» **TASK REQUIREMENTS**: Collect every line of the data that contains the string "Ural" and copy each one in full. A line counts only if its capitalization matches.

» **DATA SUPPLIED**:
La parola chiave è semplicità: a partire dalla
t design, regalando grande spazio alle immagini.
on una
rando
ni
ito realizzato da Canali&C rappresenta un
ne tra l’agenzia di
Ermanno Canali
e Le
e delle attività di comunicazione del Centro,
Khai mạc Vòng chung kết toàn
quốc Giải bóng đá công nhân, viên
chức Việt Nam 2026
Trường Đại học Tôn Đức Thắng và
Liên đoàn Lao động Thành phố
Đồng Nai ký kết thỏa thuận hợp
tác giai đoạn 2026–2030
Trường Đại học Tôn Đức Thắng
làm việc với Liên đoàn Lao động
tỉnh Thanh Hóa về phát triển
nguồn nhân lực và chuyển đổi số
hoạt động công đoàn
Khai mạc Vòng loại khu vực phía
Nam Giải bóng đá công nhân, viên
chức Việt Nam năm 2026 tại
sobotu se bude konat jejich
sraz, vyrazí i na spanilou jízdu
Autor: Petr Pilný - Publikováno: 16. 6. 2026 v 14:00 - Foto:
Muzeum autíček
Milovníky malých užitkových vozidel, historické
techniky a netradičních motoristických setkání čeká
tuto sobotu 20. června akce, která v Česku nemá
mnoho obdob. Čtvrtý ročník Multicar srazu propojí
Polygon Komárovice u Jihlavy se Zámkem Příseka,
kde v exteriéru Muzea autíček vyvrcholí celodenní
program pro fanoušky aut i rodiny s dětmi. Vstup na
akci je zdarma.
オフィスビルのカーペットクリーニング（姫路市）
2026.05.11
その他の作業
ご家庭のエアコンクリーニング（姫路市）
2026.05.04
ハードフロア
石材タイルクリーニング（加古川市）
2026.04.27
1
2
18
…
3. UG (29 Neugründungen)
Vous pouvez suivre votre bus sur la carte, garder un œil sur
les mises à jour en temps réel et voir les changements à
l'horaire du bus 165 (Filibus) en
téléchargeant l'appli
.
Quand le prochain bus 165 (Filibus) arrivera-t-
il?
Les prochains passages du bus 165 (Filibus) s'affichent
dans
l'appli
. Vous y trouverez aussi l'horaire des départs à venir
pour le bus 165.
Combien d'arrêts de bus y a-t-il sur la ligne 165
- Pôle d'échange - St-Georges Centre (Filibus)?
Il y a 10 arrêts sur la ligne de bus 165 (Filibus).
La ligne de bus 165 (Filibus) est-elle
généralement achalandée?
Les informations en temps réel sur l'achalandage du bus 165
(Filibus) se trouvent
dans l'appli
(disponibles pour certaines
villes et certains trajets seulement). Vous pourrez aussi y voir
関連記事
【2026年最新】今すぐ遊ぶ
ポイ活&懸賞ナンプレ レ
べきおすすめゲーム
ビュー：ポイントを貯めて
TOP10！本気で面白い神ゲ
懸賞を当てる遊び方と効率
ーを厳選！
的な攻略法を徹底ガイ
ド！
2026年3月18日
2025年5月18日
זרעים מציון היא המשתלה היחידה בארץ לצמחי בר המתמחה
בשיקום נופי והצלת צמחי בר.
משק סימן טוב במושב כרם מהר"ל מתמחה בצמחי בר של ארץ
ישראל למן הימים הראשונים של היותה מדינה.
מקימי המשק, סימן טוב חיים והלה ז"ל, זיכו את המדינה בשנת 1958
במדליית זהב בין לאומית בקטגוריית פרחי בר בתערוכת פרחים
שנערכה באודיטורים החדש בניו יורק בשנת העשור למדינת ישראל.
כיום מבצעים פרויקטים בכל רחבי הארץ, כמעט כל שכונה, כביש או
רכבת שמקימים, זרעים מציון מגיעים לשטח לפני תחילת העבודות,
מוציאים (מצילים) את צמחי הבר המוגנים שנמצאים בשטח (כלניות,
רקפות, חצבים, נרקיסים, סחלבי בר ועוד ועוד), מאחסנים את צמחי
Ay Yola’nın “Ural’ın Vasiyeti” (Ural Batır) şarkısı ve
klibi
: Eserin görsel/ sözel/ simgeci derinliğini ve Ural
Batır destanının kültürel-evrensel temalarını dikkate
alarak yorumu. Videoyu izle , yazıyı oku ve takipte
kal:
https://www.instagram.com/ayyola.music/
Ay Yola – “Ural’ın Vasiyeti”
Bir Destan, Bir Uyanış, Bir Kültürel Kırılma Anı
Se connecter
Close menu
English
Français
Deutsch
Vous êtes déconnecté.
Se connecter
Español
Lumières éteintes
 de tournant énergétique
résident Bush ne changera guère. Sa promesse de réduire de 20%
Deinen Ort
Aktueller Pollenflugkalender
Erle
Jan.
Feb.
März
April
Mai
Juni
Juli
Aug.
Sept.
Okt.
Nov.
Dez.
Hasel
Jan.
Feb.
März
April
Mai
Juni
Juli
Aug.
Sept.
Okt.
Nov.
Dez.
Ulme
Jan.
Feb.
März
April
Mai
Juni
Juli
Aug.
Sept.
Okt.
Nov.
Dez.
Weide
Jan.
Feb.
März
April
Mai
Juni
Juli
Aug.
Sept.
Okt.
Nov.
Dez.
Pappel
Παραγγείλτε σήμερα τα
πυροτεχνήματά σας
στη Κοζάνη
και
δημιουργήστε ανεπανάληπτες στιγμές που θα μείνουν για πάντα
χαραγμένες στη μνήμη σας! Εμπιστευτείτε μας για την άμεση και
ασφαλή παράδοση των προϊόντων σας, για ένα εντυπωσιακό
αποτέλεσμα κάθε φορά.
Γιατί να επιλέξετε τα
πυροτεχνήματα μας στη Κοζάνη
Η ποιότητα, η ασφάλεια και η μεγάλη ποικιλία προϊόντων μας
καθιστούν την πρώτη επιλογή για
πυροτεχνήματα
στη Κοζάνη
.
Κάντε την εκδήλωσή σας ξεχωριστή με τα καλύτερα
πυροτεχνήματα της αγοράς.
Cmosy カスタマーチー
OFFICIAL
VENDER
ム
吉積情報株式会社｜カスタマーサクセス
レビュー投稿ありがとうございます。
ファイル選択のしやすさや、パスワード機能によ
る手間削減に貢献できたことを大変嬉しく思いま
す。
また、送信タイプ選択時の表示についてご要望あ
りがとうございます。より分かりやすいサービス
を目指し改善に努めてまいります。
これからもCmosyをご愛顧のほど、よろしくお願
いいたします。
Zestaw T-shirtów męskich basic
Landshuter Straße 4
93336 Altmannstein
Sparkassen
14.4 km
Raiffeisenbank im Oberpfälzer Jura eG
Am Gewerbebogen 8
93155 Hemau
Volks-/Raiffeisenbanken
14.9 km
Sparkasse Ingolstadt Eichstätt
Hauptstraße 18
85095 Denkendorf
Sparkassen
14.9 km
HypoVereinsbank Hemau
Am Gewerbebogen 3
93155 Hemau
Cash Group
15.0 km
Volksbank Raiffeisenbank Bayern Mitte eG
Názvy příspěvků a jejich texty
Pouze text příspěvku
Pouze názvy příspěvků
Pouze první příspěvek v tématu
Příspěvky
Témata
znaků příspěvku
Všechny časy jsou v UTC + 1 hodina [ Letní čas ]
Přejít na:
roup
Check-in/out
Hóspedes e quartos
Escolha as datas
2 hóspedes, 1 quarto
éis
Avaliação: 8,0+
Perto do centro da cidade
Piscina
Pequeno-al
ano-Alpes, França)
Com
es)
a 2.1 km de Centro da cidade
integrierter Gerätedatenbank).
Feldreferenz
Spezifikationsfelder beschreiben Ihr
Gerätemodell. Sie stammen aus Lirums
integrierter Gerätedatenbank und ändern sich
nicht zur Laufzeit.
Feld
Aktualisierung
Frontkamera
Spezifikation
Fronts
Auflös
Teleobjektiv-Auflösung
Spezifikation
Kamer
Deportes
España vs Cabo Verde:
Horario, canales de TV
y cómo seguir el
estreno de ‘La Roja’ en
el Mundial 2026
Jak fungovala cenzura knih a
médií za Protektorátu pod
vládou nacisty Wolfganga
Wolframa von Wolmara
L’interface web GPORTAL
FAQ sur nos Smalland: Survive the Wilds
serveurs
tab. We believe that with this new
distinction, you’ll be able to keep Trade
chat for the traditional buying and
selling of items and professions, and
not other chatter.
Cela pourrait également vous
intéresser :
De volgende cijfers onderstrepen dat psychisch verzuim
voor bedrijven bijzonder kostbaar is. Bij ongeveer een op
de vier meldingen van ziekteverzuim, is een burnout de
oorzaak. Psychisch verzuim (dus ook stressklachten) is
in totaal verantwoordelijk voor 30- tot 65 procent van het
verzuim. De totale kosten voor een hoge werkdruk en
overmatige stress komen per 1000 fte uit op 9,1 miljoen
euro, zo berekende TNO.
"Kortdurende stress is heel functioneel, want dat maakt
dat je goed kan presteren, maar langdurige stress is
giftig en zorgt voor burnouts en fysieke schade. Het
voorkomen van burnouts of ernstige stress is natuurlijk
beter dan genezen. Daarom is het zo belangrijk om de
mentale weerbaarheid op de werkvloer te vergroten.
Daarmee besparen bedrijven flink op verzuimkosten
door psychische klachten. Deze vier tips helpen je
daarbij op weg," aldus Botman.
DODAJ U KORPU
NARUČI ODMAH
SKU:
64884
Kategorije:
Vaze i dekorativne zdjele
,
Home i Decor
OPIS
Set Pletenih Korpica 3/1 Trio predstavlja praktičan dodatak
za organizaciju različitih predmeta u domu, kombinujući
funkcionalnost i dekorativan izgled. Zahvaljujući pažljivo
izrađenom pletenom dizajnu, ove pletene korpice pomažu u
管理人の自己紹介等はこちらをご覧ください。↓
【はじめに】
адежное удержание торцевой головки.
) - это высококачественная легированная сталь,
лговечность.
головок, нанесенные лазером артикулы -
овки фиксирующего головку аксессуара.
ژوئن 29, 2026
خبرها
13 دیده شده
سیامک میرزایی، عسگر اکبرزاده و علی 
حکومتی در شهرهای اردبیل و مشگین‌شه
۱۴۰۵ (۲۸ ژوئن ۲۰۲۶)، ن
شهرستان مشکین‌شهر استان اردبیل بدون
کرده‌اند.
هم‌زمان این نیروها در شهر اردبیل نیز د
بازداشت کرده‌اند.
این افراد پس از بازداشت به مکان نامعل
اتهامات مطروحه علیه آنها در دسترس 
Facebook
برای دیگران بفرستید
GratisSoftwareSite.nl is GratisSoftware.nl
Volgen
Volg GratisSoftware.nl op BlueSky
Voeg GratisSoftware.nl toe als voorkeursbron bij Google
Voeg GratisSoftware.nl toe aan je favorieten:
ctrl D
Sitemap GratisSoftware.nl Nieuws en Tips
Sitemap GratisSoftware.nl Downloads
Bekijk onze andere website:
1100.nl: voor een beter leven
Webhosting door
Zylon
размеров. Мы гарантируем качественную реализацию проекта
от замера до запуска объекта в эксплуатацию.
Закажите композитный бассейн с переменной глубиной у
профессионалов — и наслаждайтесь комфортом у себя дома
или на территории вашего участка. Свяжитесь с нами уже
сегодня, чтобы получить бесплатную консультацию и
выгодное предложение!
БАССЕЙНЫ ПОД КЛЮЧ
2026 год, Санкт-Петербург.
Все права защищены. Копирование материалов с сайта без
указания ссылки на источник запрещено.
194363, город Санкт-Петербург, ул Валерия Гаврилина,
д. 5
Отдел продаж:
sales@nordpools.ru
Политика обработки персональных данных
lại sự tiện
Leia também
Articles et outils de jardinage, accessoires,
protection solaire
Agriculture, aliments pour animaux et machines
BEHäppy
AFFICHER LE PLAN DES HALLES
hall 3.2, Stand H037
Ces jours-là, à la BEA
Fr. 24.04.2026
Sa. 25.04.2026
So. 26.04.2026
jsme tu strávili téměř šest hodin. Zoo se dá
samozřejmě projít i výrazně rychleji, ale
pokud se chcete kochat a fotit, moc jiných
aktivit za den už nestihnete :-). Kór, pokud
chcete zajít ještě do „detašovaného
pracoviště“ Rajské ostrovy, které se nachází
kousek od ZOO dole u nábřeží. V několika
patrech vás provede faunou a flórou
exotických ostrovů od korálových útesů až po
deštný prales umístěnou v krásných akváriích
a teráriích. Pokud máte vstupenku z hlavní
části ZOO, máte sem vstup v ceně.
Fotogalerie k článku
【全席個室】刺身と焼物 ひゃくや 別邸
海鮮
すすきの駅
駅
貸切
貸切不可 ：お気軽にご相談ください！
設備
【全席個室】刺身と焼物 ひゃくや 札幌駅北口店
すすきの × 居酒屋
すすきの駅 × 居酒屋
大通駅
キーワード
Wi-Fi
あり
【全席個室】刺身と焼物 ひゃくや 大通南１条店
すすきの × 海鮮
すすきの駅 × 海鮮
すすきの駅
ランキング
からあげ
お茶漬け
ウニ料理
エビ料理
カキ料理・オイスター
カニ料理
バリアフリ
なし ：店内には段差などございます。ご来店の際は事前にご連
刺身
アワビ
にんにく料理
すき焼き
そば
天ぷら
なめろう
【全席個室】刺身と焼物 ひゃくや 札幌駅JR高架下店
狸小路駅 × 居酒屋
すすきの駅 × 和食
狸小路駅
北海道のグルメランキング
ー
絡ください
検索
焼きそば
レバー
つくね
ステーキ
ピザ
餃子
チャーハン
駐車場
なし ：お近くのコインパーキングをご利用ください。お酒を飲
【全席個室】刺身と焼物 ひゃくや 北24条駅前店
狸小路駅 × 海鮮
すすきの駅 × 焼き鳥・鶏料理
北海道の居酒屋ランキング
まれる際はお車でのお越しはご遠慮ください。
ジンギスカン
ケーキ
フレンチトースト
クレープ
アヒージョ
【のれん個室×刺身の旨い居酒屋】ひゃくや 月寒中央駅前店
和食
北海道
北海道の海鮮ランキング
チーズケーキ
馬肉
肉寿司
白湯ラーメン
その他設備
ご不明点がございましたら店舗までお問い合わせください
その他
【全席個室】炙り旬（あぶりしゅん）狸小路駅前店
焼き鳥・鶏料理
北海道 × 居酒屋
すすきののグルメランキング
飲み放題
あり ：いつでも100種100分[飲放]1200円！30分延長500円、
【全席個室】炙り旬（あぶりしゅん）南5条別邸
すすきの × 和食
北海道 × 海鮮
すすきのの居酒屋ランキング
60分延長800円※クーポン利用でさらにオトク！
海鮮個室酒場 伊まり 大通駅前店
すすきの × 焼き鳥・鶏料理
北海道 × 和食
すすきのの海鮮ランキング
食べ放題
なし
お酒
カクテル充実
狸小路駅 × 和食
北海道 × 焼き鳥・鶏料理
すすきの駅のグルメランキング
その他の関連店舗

» **SOLUTION FOR THIS PROBLEM**:
Ay Yola’nın “Ural’ın Vasiyeti” (Ural Batır) şarkısı ve
: Eserin görsel/ sözel/ simgeci derinliğini ve Ural
Ay Yola – “Ural’ın Vasiyeti”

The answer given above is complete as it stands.